Since 1996 Governors from both parties underfunded the pension system making payments well under the amounts called for by actuaries. In fact, from 2001 to 2004 the State skipped payments altogether. At the same time, public employees continued making their contributions to the pension systems. Then, in 2011, the Governor signed into law Chapter 78 which raised the pension contribution rates for public employees from 5.5% to 7.5% and from 8.5% to 10 % for police and firefighters, suspended cost-of-living increases for retirees and raised the retirement age.

Ironically, while the State Supreme Court ruled Governor Christie does not have to obey his own law and fully fund the pension system, public employees must still comply with the provisions that impact them.
According to analysts who have studied the public pension system, to overcome an unfunded liability of $60 billion (to take the difference between $40 and $80 billion) $3.6 billion would need to be contributed to the system every year for the next 30 years at a return of between 4% and 7.9% interest annually. This would be needed to cover an annual pension payout of approximately $9 billion.

And it should be noted that the focus on the unfunded pension liability does not address the cost of rising public employee health benefits which was previously changed in 2011 with the four-year phase in of increased employee health premium contributions.

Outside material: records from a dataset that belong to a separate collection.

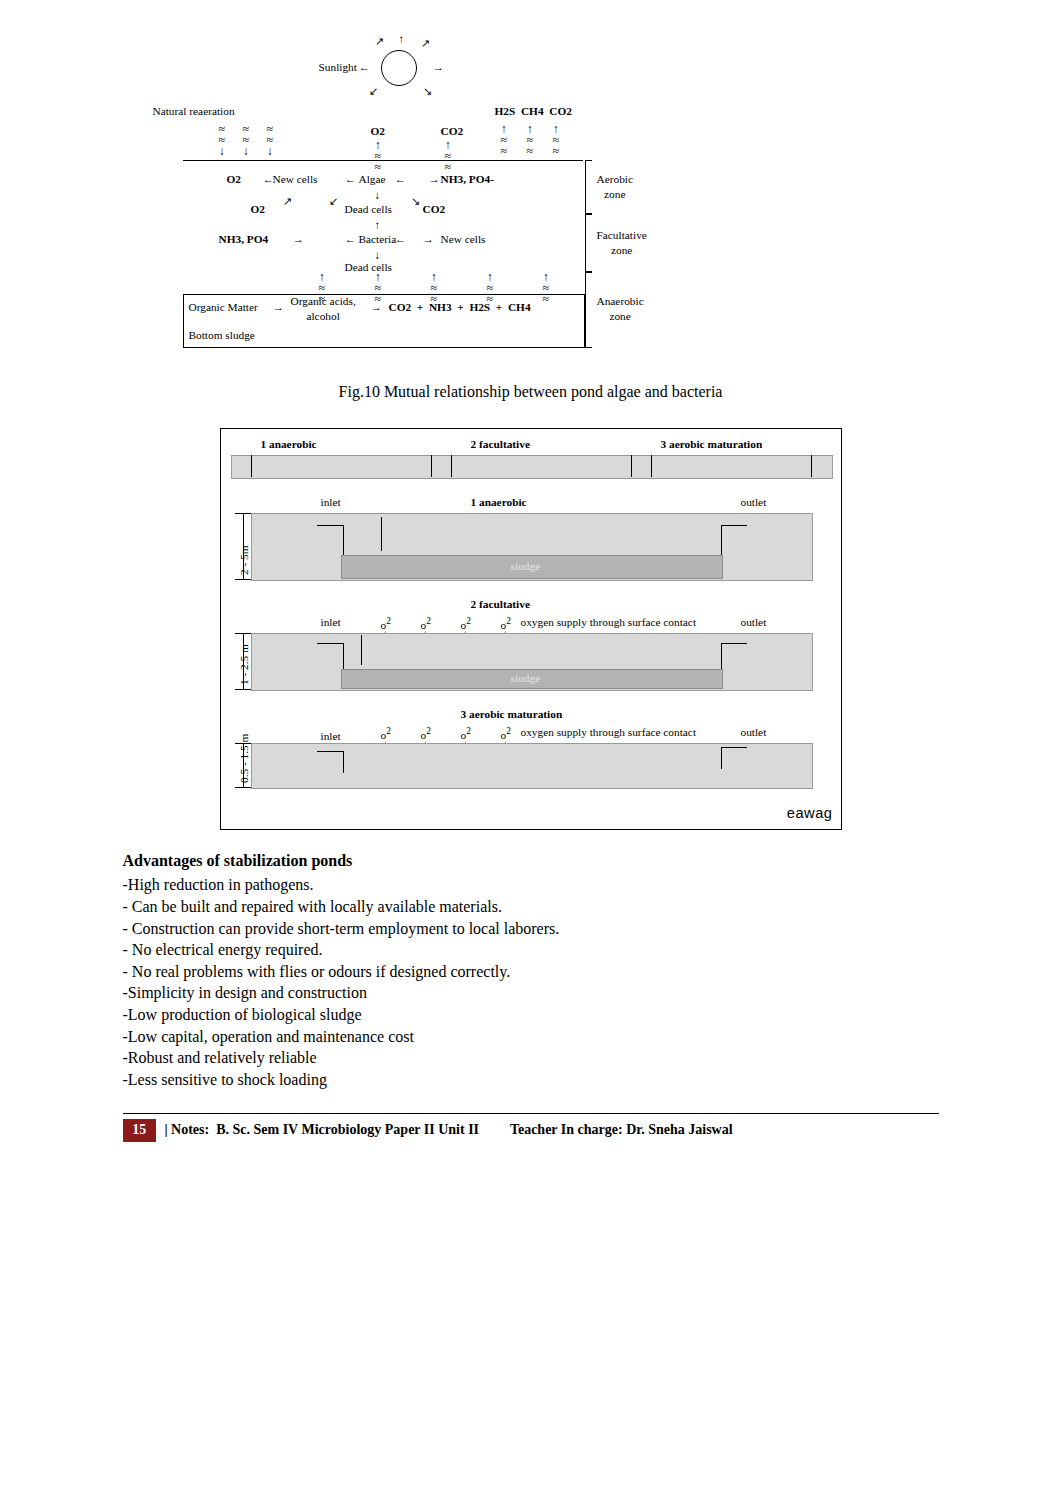Sunlight
↗
↑
↗
↙
↘
→
←
H2S CH4 CO2
CO2
O2
Natural reaeration
↑
≈
≈
↑
≈
≈
↑
≈
≈
↑
≈
≈
↑
≈
≈
≈
≈
↓
≈
≈
↓
≈
≈
↓
O2
New cells
Algae
NH3, PO4-
←
←
←
→
O2
Dead cells
CO2
↗
↙
↘
↓
NH3, PO4
Bacteria
New cells
→
→
←
←
↑
Dead cells
↓
↑
≈
≈
↑
≈
≈
↑
≈
≈
↑
≈
≈
↑
≈
≈
Organic Matter
→
Organic acids,
alcohol
→
CO2 + NH3 + H2S + CH4
Bottom sludge
Aerobic
zone
Facultative
zone
Anaerobic
zone
Fig.10 Mutual relationship between pond algae and bacteria
1 anaerobic
2 facultative
3 aerobic maturation
1 anaerobic
inlet
outlet
sludge
2 - 5m
2 facultative
inlet
outlet
oxygen supply through surface contact
o2
o2
o2
o2
↓
↓
↓
↓
sludge
1 - 2.5 m
3 aerobic maturation
inlet
outlet
oxygen supply through surface contact
o2
o2
o2
o2
↓
↓
↓
↓
0.5 - 1.5 m
eawag
Advantages of stabilization ponds
-High reduction in pathogens.
- Can be built and repaired with locally available materials.
- Construction can provide short-term employment to local laborers.
- No electrical energy required.
- No real problems with flies or odours if designed correctly.
-Simplicity in design and construction
-Low production of biological sludge
-Low capital, operation and maintenance cost
-Robust and relatively reliable
-Less sensitive to shock loading
15 | Notes: B. Sc. Sem IV Microbiology Paper II Unit II Teacher In charge: Dr. Sneha Jaiswal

Obviously, the need to fund the pension system and the health benefits of public employees will continue to be on the front burner of the Governor and members of the New Jersey State Senate and General Assembly. And the prime focus of the leadership of the New Jersey State FOP Leadership and its lobbying efforts will be to protect the rights and benefits of members of the PFRS who have lived up to their obligation to contribute their fair share in pension and health benefit contributions.